Offshore wind farms are a complex beast, with a whole different set of parameters to consider compared to onshore sites. We’re talking maritime conditions, coastal distance, water depth, and seabed stability—all of which can significantly impact the feasibility and efficiency of a project. El Kihel and his team tackled this complexity by evaluating 25 selected locations, including five operational sites across China, Denmark, the USA, England, and France.
The study uses the Weibull distribution for wind modeling, a common approach in wind energy assessment. Among the nine methods evaluated for estimating the Weibull parameters, the Maximum Likelihood Method, the Least Squares Method, and the WAsP Method stood out for their accuracy. These derived parameters were then fed into a TOPSIS-based multi-criteria analysis, which considered indicators like wind speed, power density, capacity factor, water depth, and proximity to shore.
The results were promising, with strong alignment between predictions and operational values for sites like Denmark’s P6 and France’s P19. However, sites P1 (China) and P11 (England) showed substantial positive deviations, indicating underutilized wind resources. El Kihel suggests that these sites could benefit from advanced turbine technology to optimize their potential.
From a commercial perspective, the study reveals economic disparities among sites, with production costs ranging between 0.008 and 0.028 $/kWh. Site P4 in Canada demonstrated top-tier performance across five sensitivity scenarios, highlighting its potential as a prime location for offshore wind development.
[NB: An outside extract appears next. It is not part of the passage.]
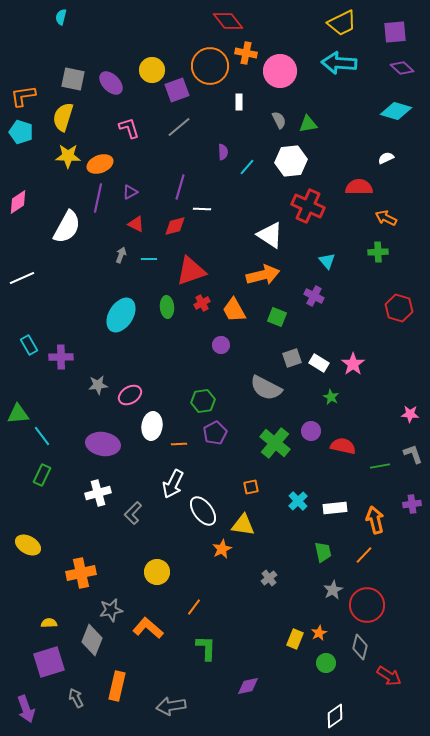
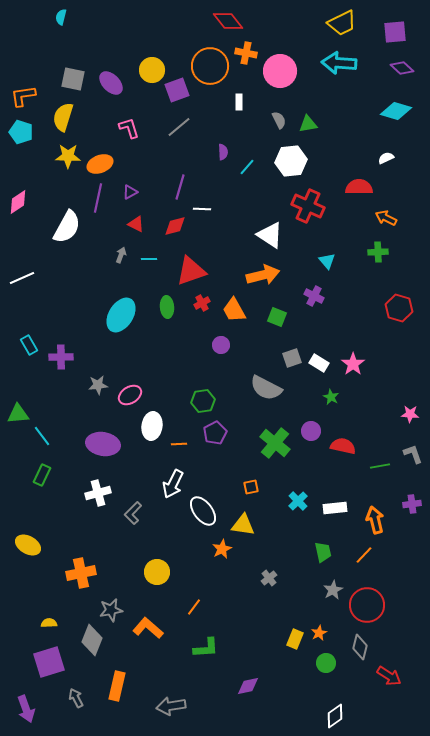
green L-shape at (206, 648): rotated 84 degrees clockwise
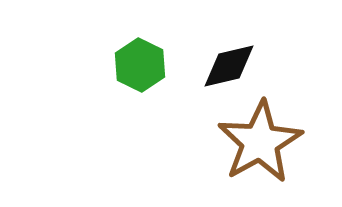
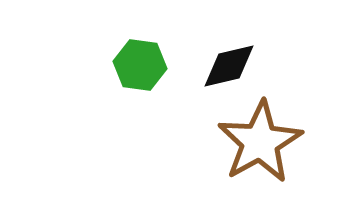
green hexagon: rotated 18 degrees counterclockwise
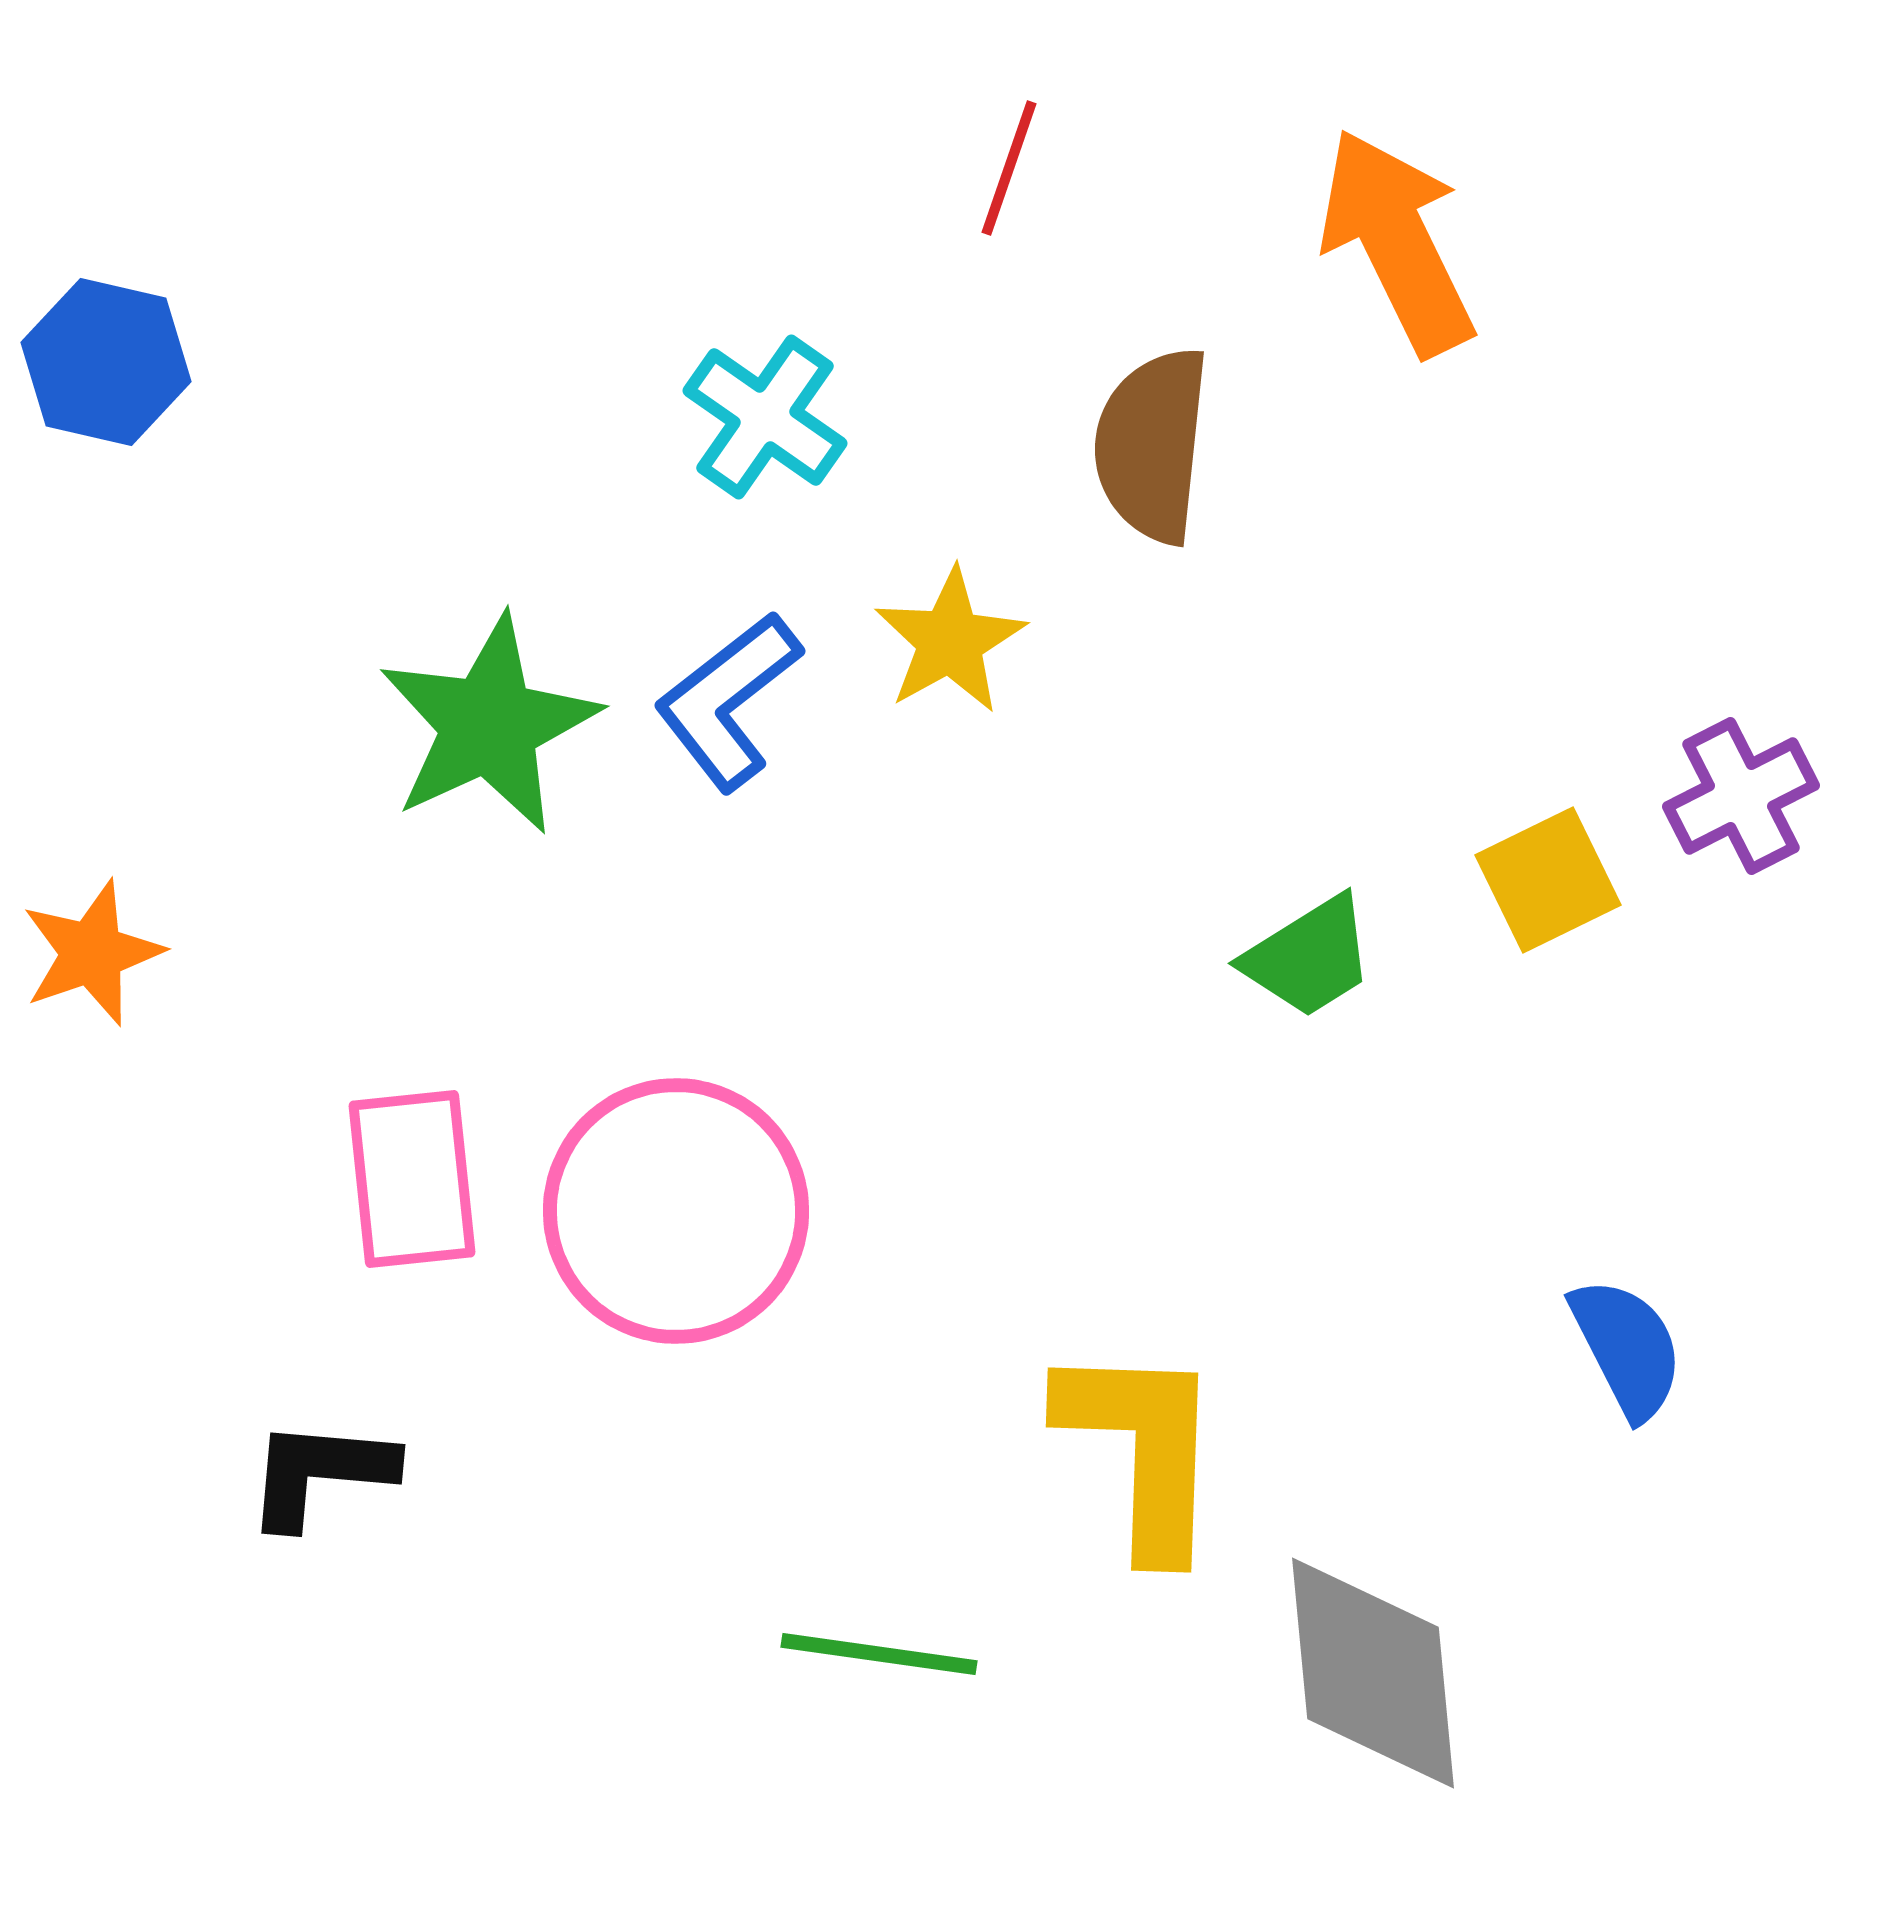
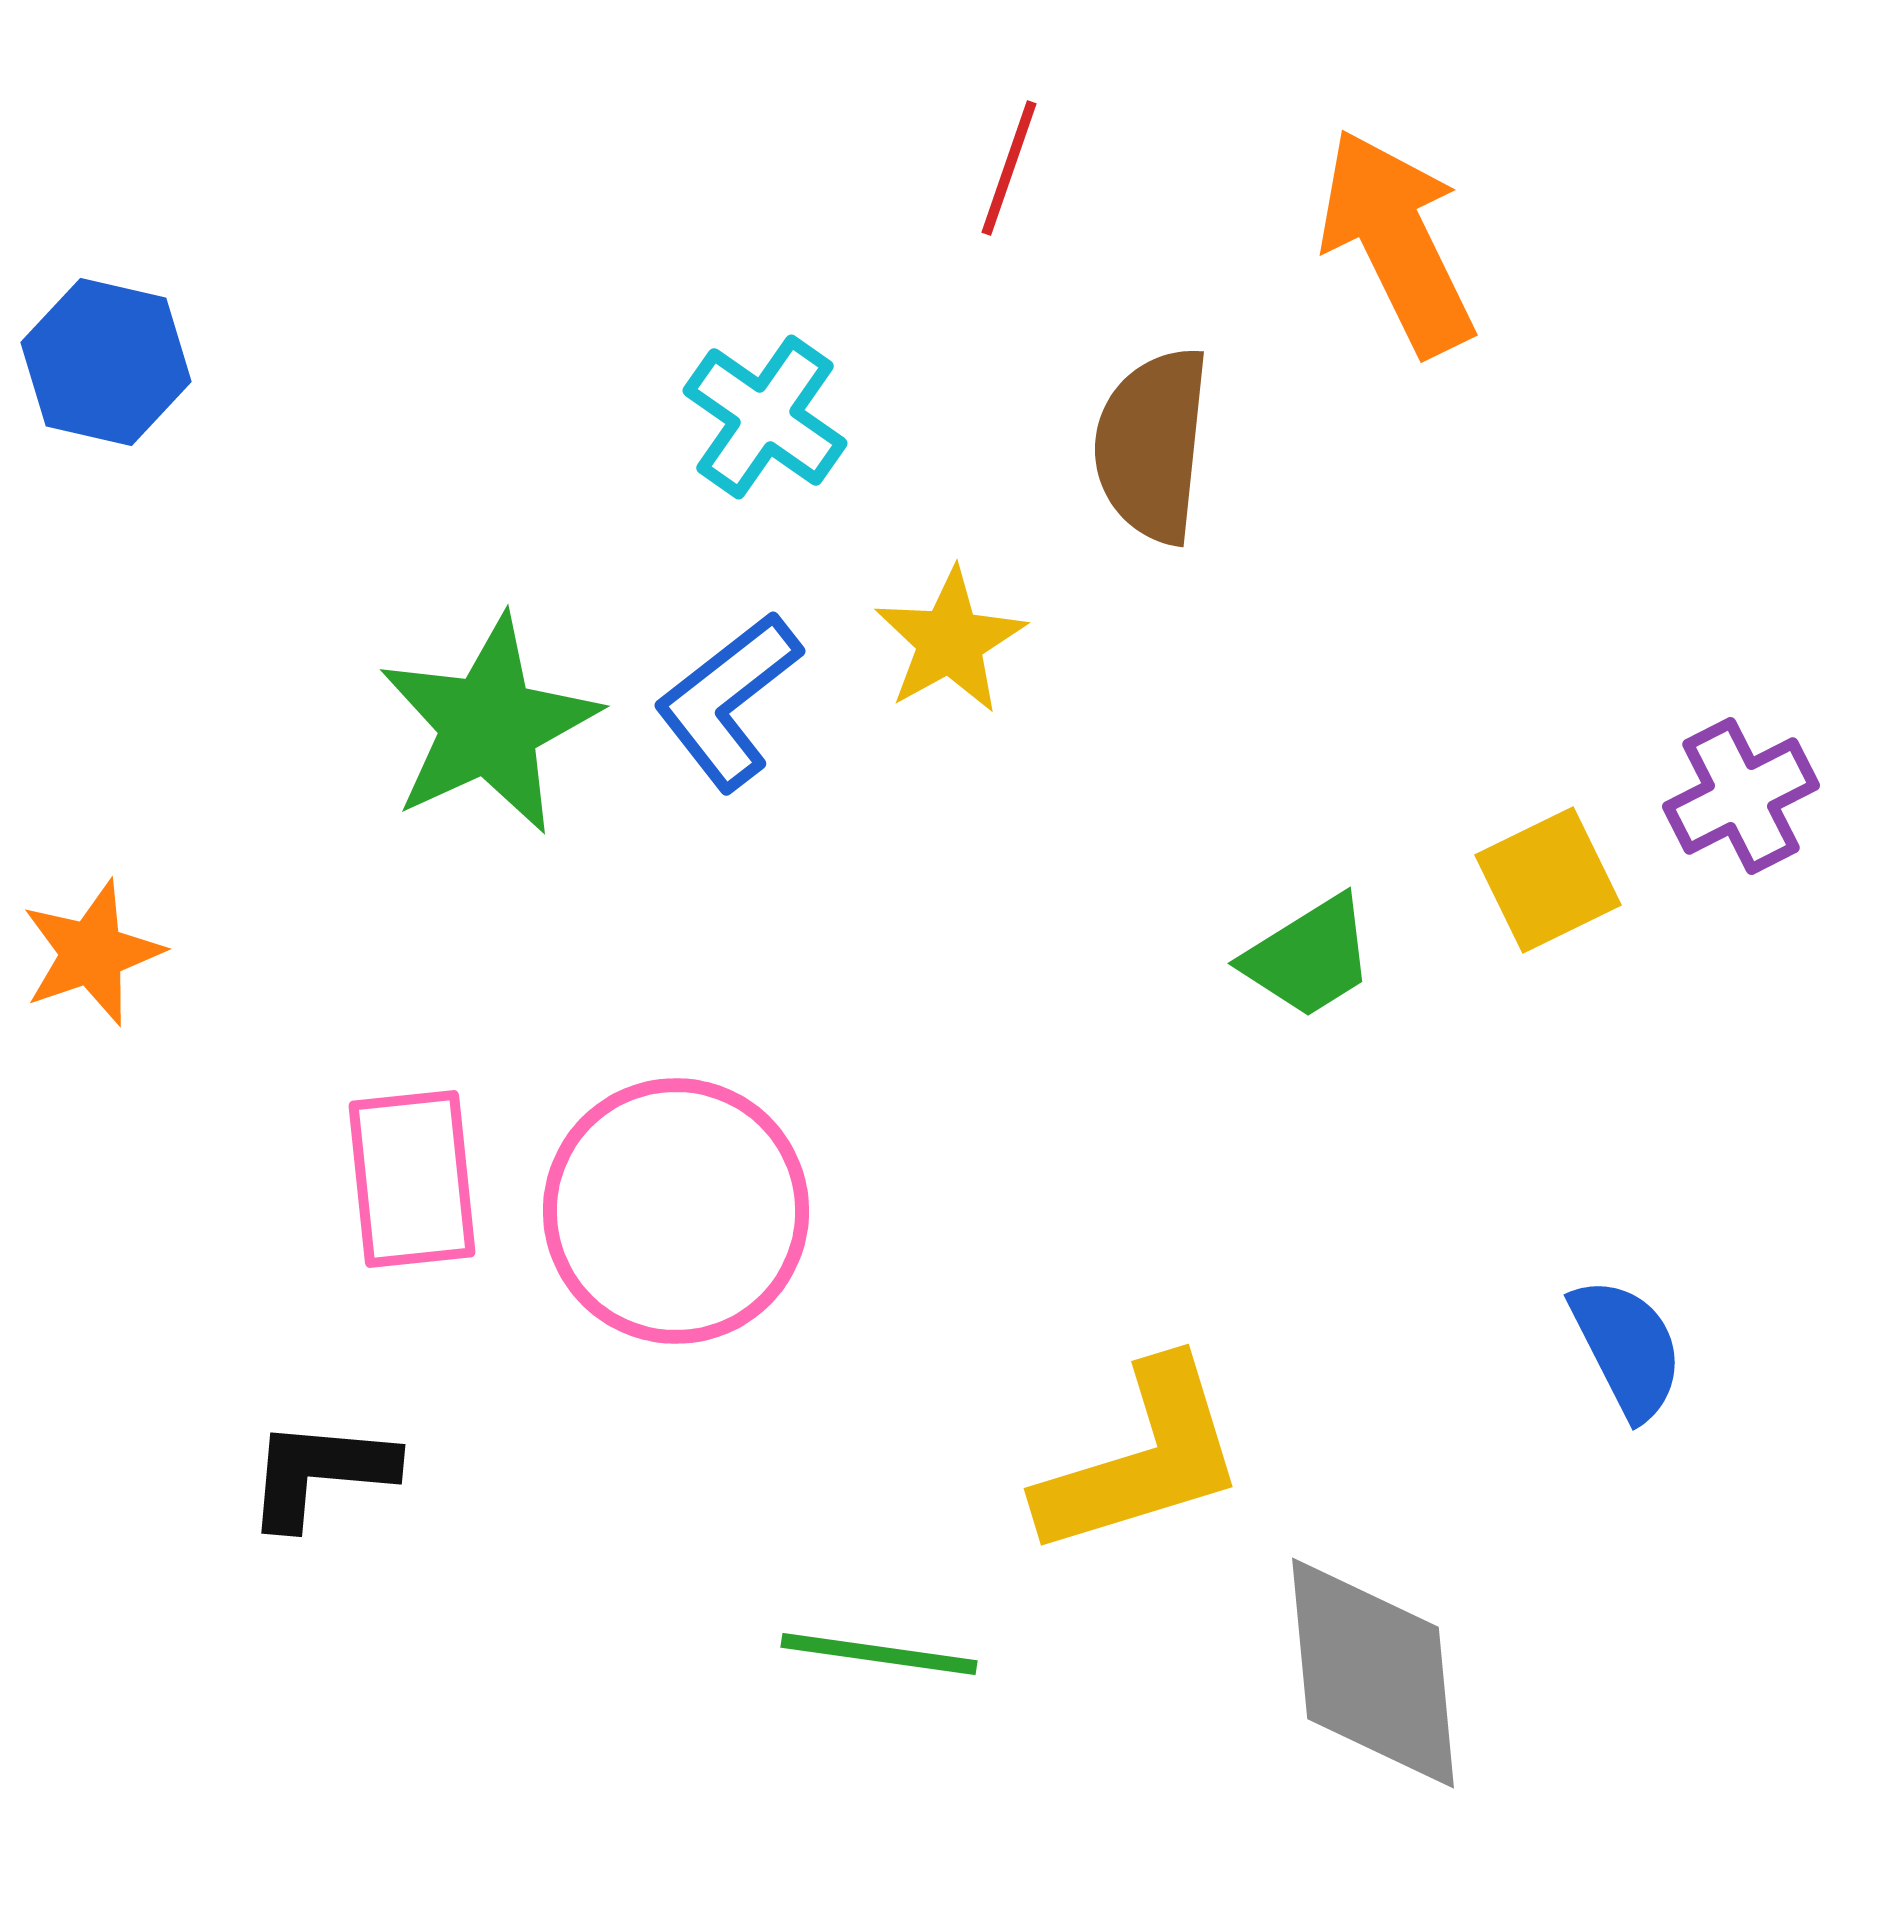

El Kihel’s integrated approach, combining NREL classification with TOPSIS, offers a high-precision assessment of offshore wind sites. This method enhances sustainable energy planning by balancing technical and economic indicators, providing a robust tool for investors and developers in the maritime sector.
As El Kihel puts it, “The integration of NREL classification with TOPSIS proves effective in offshore wind prioritization. This system enhances sustainable energy planning through high-precision assessment and balanced evaluation of technical and economic indicators.”
For maritime professionals, this research opens up new opportunities for optimizing offshore wind farm development. By providing a clear, data-driven approach to site evaluation, it can help stakeholders make informed decisions, ultimately driving the growth of the offshore wind industry and contributing to a more sustainable energy future.